A tired-looking office is rarely under-cleaned. It's under-scheduled.

Frequently asked questions.

The surfaces where soil and bacteria compound fastest: restrooms fully cleaned, disinfected in the correct order, and logged; the kitchen or breakroom cleaned and its touch points disinfected; a high-touch sweep of door handles, switches, and shared equipment; bins emptied; entrance mats and floors serviced; and a clear-surface wipe-down of desks and tables. That tier holds in any occupied office regardless of size — what scales with size is how much beyond it happens each day.

A small office with under roughly 25 staff and few visitors can typically run a professional clean once or twice a week — but the daily minimum still has to happen on the days in between: bins, dishes, a high-touch wipe-down, and a restroom check take about fifteen minutes of in-house discipline. Add visitor traffic, food on site, or client-facing space and the recurring frequency climbs toward three to five visits a week.

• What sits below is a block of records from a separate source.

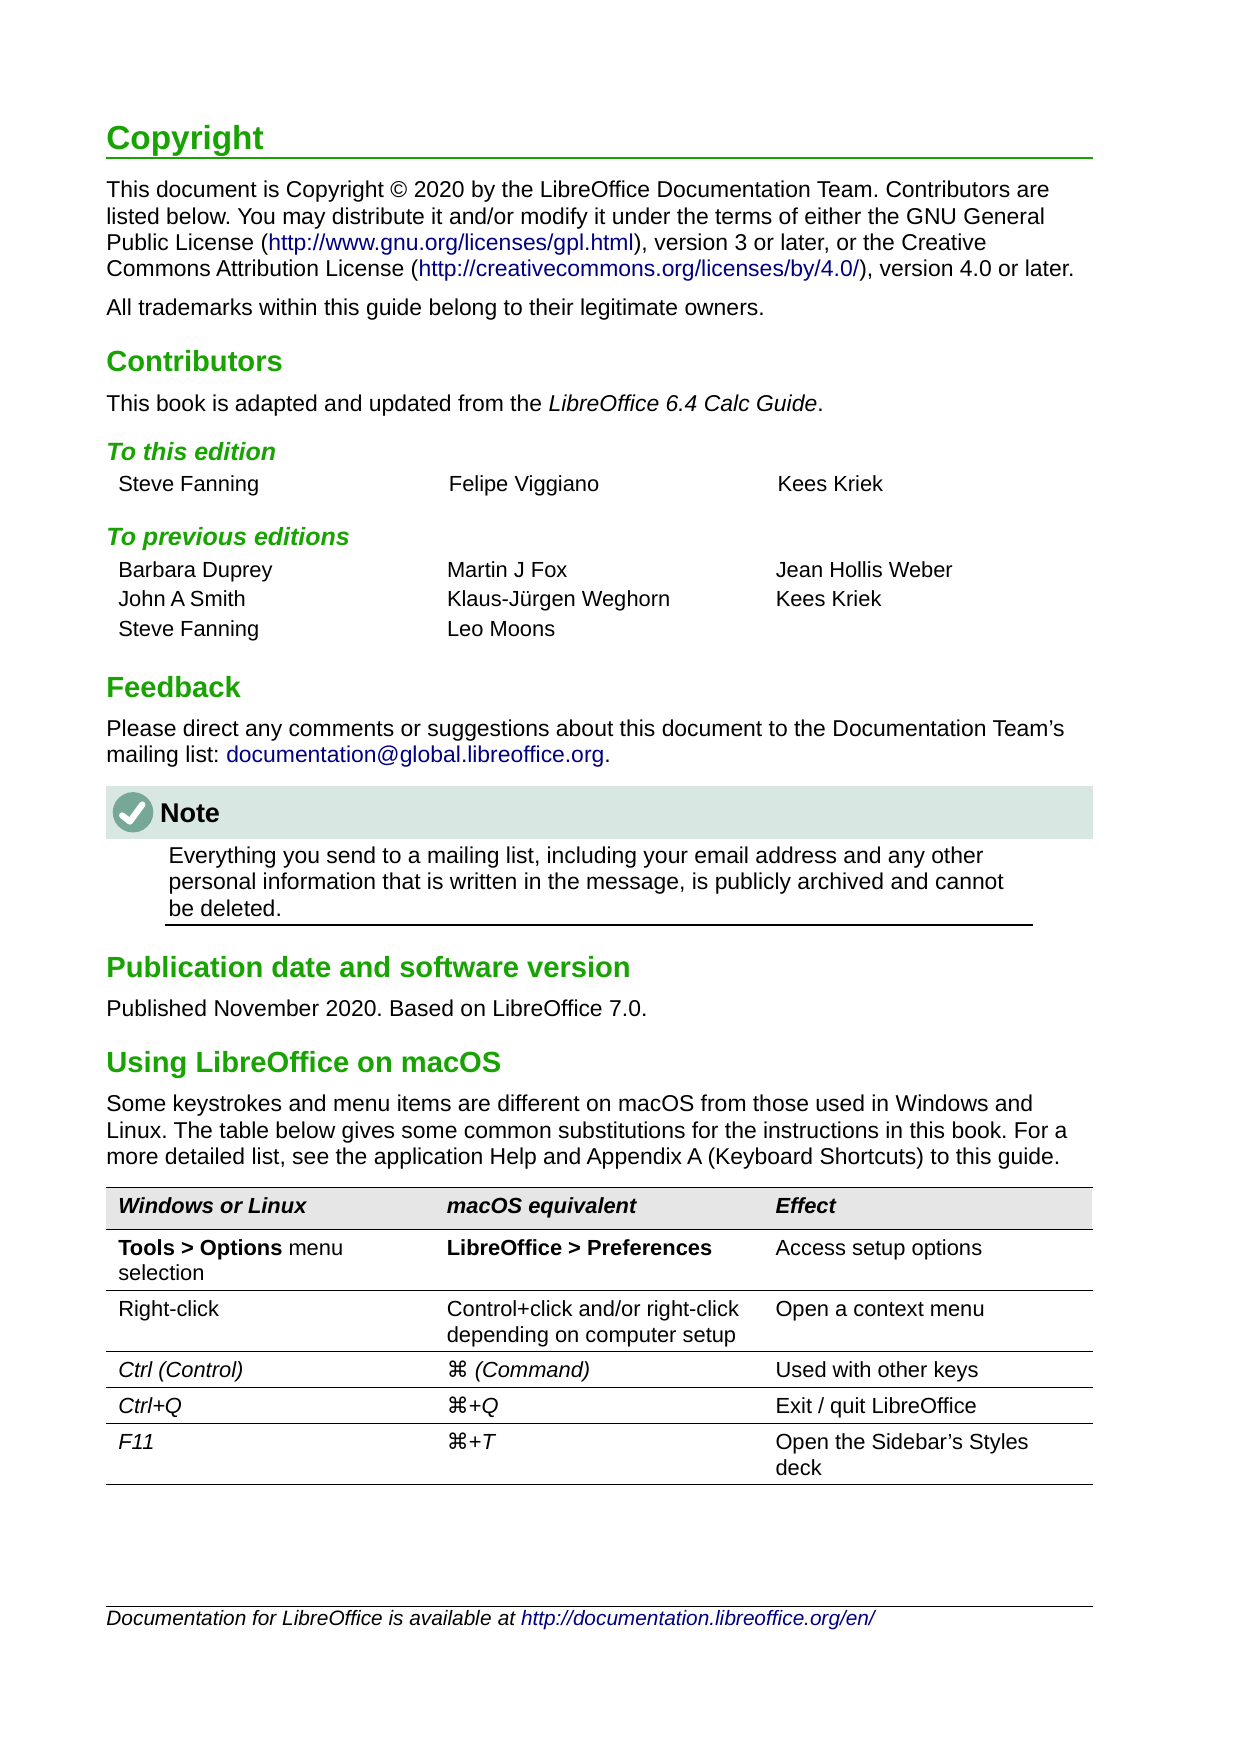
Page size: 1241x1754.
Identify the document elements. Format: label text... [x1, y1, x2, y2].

text This document is Copyright © 2020 by the LibreOffice Documentation Team. Contributors are listed below. You may distribute it and/or modify it under the terms of either the GNU General Public License (http://www.gnu.org/licenses/gpl.html), version 3 or later, or the Creative Commons Attribution License (http://creativecommons.org/licenses/by/4.0/), version 4.0 or later. [106, 176, 1093, 282]
table_cell LibreOffice > Preferences [435, 1230, 764, 1290]
table_cell Ctrl+Q [106, 1388, 435, 1423]
table_header Barbara Duprey [106, 556, 435, 586]
subtitle Copyright [106, 118, 1093, 157]
table_header Jean Hollis Weber [764, 556, 1093, 586]
table_header macOS equivalent [435, 1188, 764, 1229]
text This book is adapted and updated from the LibreOffice 6.4 Calc Guide. [106, 389, 1093, 416]
table_cell Open a context menu [764, 1291, 1092, 1351]
subtitle Using LibreOffice on macOS [106, 1045, 1093, 1079]
table_cell Used with other keys [764, 1352, 1092, 1387]
table_cell [764, 616, 1093, 646]
table_cell ⌘+Q [435, 1388, 764, 1423]
table_cell Kees Kriek [764, 586, 1093, 616]
table_cell Exit / quit LibreOffice [764, 1388, 1092, 1423]
table_cell Control+click and/or right-click depending on computer setup [435, 1291, 764, 1351]
subtitle Note [106, 786, 1093, 839]
table_header Windows or Linux [106, 1188, 435, 1229]
table_header Kees Kriek [766, 471, 1093, 501]
text Some keystrokes and menu items are different on macOS from those used in Windows and Linux. The table below gives some common substitutions for the instructions in this book. For a more detailed list, see the application Help and Appendix A (Keyboard Shortcuts) to this guide. [106, 1090, 1093, 1169]
subtitle To previous editions [106, 522, 1093, 551]
subtitle Contributors [106, 344, 1093, 378]
table_cell Access setup options [764, 1230, 1092, 1290]
table_cell Right-click [106, 1291, 435, 1351]
subtitle Feedback [106, 670, 1093, 703]
table_header Effect [764, 1188, 1092, 1229]
table_cell Steve Fanning [106, 616, 435, 646]
table_cell Klaus-Jürgen Weghorn [435, 586, 764, 616]
table_header Martin J Fox [435, 556, 764, 586]
table_header Steve Fanning [106, 471, 437, 501]
table_cell Ctrl (Control) [106, 1352, 435, 1387]
table_cell Open the Sidebar’s Styles deck [764, 1424, 1092, 1484]
table_cell F11 [106, 1424, 435, 1484]
table_cell Leo Moons [435, 616, 764, 646]
table_cell Tools > Options menu selection [106, 1230, 435, 1290]
text Published November 2020. Based on LibreOffice 7.0. [106, 995, 1093, 1021]
table_header Felipe Viggiano [437, 471, 766, 501]
table_cell John A Smith [106, 586, 435, 616]
subtitle To this edition [106, 437, 1093, 465]
table_cell ⌘ (Command) [435, 1352, 764, 1387]
table_cell ⌘+T [435, 1424, 764, 1484]
text All trademarks within this guide belong to their legitimate owners. [106, 294, 1093, 321]
text Please direct any comments or suggestions about this document to the Documentation Team’s mailing list: documentation@global.libreoffice.org. [106, 715, 1093, 768]
subtitle Publication date and software version [106, 950, 1093, 983]
text Everything you send to a mailing list, including your email address and any other personal information that is written in the message, is publicly archived and cannot be deleted. [165, 839, 1033, 924]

The reset tier runs quarterly to annually depending on traffic: carpet hot-water extraction every six to twelve months for most offices (sooner in heavy traffic), hard-floor restoration on a scrub-and-recoat cycle with a full strip and refinish when the finish wears through, full interior and exterior window cleaning at least annually, and a kitchen deep clean at least once a year. In the Golden Horseshoe, the smart calendar puts floor and glass work in the warm months so finishes cure and exterior glass can be done at all.

The honest answer is a split. In-house effort can genuinely hold the daily minimum in a small office. What it rarely survives is the weekly-and-beyond tiers: full-coverage vacuuming, machine floor work, high dusting, and the record-keeping all need time, equipment, and consistency that borrowed staff hours don't provide. Most offices that still look maintained by year three run a hybrid: staff hold the daily tier, and a contracted crew owns everything else on a written schedule.

Since January 1, 2026, Ontario employers must keep a record of the date and time of the two most recent cleanings of each washroom provided for workers, and make it available — posted conspicuously in or near the washroom, or electronically with directions on how to access it. That sits alongside the standing requirement that hazardous products on site carry WHMIS labels, with safety data sheets accessible to workers. Sign-off logs for the rest of the checklist aren't legally required, but they're what makes the legally required part effortless.